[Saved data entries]

┄┄┄┄┄┄

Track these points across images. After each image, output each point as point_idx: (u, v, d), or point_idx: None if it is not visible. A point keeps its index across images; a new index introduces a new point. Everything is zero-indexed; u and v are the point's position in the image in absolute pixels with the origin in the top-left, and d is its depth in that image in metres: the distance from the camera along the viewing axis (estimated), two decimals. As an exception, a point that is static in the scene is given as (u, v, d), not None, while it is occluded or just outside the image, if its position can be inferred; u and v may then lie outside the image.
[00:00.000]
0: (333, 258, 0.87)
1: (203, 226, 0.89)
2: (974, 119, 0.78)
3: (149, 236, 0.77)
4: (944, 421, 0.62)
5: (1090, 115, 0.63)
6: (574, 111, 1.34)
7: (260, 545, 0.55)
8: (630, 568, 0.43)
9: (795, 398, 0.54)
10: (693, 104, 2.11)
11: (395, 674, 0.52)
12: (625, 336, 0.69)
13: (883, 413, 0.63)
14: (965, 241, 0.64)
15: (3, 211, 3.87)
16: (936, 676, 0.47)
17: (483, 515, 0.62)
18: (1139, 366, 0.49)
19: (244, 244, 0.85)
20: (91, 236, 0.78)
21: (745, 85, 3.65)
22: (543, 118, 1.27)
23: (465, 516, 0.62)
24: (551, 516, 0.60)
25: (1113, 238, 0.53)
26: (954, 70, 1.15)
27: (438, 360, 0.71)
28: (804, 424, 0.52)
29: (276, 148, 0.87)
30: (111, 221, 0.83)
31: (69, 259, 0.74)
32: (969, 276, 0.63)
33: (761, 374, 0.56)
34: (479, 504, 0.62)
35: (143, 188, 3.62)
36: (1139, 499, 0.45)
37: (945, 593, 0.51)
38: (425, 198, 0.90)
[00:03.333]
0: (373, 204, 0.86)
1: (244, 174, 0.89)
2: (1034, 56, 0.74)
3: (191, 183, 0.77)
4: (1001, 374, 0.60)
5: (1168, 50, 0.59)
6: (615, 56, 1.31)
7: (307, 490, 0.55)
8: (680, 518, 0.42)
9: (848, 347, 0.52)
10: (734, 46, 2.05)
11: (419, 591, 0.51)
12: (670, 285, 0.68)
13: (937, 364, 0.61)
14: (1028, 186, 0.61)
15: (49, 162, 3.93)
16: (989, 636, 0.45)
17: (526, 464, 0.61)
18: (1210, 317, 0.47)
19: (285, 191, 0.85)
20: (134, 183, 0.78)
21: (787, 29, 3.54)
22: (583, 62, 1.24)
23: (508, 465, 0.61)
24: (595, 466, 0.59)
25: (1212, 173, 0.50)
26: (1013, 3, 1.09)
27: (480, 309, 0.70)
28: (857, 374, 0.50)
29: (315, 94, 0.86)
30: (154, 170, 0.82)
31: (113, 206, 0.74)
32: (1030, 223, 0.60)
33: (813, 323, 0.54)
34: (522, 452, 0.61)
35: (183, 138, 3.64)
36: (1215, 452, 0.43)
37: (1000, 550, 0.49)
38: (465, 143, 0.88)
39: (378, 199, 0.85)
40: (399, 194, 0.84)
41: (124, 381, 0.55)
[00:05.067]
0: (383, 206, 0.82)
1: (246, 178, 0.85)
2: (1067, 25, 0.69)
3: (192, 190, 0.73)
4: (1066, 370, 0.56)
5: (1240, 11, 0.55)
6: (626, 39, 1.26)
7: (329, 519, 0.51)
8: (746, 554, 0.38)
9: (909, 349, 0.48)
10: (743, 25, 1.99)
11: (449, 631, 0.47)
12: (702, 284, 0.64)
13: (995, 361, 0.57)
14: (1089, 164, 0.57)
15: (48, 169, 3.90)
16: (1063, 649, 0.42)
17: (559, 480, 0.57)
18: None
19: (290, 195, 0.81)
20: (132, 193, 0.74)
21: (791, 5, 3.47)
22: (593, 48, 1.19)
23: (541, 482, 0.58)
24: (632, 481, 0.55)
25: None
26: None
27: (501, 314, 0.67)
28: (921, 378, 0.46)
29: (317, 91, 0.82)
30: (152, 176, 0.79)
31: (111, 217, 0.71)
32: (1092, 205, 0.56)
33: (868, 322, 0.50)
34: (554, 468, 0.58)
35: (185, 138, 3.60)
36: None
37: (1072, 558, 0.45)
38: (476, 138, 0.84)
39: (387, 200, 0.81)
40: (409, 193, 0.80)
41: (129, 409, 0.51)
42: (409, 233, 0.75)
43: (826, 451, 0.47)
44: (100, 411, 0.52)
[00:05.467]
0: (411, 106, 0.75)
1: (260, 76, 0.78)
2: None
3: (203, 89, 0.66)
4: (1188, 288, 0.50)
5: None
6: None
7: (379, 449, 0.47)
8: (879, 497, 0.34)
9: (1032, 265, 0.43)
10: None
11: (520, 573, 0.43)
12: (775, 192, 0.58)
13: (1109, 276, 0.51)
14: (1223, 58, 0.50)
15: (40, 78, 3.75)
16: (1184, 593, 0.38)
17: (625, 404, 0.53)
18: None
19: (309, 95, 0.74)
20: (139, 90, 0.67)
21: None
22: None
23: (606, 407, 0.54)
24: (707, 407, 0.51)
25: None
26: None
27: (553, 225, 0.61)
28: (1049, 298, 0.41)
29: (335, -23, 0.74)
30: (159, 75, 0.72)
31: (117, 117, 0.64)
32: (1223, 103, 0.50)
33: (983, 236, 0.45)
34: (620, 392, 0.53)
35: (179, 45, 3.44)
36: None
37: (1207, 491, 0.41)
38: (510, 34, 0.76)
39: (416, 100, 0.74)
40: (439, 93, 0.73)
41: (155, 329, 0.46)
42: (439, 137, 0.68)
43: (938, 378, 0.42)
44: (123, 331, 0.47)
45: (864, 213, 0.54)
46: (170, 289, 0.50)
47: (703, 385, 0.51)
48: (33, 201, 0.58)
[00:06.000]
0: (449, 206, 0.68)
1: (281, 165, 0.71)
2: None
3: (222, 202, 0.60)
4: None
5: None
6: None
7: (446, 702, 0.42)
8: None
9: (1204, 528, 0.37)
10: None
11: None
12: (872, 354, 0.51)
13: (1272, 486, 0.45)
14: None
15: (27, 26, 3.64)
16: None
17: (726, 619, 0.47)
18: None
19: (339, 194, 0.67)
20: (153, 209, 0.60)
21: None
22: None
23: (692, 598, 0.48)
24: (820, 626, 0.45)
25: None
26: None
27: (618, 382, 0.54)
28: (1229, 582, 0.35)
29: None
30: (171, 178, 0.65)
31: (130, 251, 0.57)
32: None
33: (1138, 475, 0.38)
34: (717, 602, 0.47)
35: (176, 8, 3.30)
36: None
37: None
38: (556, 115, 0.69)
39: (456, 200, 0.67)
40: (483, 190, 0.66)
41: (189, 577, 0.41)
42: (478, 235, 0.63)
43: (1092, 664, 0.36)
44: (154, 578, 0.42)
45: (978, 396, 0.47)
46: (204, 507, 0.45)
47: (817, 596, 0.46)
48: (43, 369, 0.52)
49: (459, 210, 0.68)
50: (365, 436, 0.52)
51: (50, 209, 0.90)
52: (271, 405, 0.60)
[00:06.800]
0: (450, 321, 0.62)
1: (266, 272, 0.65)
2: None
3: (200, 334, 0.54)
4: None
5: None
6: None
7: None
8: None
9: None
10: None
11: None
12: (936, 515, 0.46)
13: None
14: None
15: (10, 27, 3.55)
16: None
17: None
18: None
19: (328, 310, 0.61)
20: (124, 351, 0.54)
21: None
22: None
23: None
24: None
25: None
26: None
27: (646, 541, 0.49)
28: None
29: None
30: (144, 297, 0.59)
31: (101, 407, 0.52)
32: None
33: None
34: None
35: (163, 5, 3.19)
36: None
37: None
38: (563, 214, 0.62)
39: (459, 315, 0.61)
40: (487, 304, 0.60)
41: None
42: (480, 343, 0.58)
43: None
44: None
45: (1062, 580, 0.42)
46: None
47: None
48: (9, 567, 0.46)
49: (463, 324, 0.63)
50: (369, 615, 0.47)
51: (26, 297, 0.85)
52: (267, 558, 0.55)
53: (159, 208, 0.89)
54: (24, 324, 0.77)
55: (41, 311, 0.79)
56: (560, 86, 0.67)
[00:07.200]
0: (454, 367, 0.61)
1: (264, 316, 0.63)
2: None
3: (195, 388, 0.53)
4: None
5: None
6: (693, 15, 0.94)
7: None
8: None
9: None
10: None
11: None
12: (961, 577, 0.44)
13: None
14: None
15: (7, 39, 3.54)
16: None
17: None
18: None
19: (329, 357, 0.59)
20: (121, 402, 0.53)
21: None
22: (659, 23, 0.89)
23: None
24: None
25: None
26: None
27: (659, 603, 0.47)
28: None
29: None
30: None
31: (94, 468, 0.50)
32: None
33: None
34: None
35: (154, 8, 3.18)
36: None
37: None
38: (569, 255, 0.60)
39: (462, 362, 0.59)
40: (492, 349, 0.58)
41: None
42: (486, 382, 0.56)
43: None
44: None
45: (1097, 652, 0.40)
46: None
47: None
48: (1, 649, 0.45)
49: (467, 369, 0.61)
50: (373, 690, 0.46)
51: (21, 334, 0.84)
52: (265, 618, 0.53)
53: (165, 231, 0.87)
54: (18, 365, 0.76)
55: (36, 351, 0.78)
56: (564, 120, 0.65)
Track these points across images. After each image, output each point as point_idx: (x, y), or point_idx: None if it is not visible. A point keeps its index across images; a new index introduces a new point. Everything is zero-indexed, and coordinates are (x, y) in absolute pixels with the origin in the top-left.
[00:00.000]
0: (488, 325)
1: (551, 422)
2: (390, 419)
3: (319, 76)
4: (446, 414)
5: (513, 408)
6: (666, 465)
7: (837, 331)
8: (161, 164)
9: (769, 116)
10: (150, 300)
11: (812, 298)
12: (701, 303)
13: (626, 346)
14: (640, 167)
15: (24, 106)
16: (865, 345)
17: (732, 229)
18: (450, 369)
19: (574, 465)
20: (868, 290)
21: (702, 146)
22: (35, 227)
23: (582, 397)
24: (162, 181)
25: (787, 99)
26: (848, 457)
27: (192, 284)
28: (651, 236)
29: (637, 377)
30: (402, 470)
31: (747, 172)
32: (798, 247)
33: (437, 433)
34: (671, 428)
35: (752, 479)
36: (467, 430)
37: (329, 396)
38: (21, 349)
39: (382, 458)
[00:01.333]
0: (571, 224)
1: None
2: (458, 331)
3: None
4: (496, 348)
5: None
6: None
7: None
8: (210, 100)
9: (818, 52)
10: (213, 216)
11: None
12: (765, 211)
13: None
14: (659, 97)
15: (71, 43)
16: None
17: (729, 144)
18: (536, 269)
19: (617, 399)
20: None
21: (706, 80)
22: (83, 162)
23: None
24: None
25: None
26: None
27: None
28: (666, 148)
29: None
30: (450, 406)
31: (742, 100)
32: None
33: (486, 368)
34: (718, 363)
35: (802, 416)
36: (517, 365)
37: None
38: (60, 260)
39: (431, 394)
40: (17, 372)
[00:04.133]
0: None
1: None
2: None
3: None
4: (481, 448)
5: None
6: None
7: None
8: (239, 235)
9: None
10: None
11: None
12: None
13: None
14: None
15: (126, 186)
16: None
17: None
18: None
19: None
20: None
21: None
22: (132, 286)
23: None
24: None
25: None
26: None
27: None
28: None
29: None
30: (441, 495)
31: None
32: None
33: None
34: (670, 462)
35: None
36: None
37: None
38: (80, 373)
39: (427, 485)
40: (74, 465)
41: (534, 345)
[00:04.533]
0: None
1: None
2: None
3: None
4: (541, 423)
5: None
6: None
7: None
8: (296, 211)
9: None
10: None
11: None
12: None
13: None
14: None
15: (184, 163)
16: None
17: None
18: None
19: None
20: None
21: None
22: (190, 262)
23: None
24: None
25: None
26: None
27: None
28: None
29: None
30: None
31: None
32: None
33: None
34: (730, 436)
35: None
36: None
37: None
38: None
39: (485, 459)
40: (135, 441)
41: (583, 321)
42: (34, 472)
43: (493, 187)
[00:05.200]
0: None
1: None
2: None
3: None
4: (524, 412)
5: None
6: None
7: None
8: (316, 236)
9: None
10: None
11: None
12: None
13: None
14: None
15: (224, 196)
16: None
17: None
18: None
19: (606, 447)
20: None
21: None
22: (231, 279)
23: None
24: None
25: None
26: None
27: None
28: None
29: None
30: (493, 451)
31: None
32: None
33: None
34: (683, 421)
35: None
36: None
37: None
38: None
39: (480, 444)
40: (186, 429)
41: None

┄┄┄┄┄┄

**WHAT YOU ARE ASKED TO DO**: Lines above that include the string "index" need to be copied.

**WRITTEN RESPONSE**:
Track these points across images. After each image, output each point as point_idx: (u, v, d), or point_idx: None if it is not visible. A point keeps its index across images; a new index introduces a new point. Everything is zero-indexed; u and v are the point's position in the image in absolute pixels with the origin in the top-left, and d is its depth in that image in metres: the distance from the camera along the viewing axis (estimated), two decimals. As an exception, a point that is static in the scene is given as (u, v, d), not None, while it is occluded or just outside the image, if its position can be inferred; u and v may then lie outside the image.
Track these points across images. After each image, output each point as point_idx: (x, y), or point_idx: None if it is not visible. A point keeps its index across images; a new index introduces a new point. Everything is zero-indexed, and coordinates are (x, y) in absolute pixels with the origin in the top-left.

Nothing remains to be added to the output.